Current and former ABC executives, Hollywood agents and producers who know her were not the least bit surprised when she stepped up to fill Lee’s shoes and run ABC entertainment.
"Paul has always said, 'When I leave, Channing will be the next president,” revealed a network insider to the Los Angeles Times. “She's one of those good people that you always root for,” said the network executive. “She's the smartest person they've got.”
But this collective respect and admiration was not won in a day; Dungey has proven herself worthy of earning the love and affection of people in the network via her abilities to tackle any situation whatsoever.

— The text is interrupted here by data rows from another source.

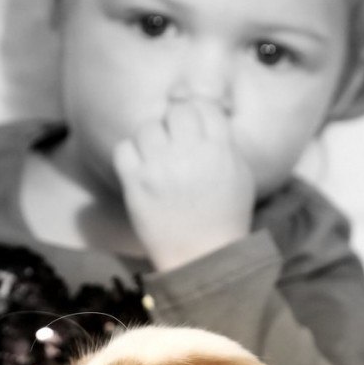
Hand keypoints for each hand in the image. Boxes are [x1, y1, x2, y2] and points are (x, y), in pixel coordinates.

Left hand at [113, 98, 254, 271]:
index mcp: (219, 150)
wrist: (202, 258)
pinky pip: (123, 148)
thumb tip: (206, 116)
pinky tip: (140, 167)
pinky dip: (130, 153)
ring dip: (152, 139)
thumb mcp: (240, 175)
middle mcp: (189, 154)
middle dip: (175, 125)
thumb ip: (225, 142)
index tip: (195, 131)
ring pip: (147, 127)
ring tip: (157, 158)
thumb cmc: (225, 218)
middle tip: (175, 144)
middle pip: (176, 112)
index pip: (204, 107)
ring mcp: (160, 168)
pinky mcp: (136, 184)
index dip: (198, 116)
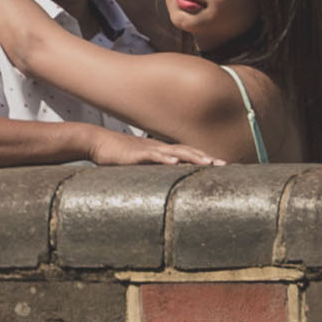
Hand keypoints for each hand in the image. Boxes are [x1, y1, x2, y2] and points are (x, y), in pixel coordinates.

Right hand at [85, 130, 219, 168]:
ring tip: (207, 163)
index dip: (205, 159)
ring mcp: (148, 149)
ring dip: (192, 156)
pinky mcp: (136, 154)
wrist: (97, 142)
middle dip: (206, 158)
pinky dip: (165, 158)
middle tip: (224, 165)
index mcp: (161, 151)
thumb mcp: (140, 163)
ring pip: (175, 152)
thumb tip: (164, 179)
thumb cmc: (117, 155)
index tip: (221, 166)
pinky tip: (174, 162)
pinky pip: (153, 155)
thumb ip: (153, 170)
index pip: (188, 154)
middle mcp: (159, 148)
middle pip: (188, 151)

For example, her close bond with Shonda Rhimes – it goes back to the early days of Grey’s Anatomy, which was not long after Dungey had been hired in 2004 by ABC parent Walt Disney Co's television production studio.
It is said that, back in the first season of the show, the network seemingly had issues with its direction — to the extent where production was to shut down to make extreme changes. It was Dungey who stepped in and helped Rhimes get the show back on track, towards the massive hits it is today.
But Rhimes isn’t the only one fond of Dungey, as Walt Disney Co Chairman and Chief Executive Bob Iger is another big fan of hers too. Rick Rosen, partner and head of television at William Morris Endeavor, asserted how TV agents adore working with her, as Los Angeles Times reported. “She is very bright and very well-regarded,” he said.
Knowing Roseanne’s standing within the industry, there weren’t many who could have stood up against her extremely divisive ramblings on social media.
Channing Dungey did the one thing ABC should have done a long time ago. And, for now, that’s all the world needs to know about her.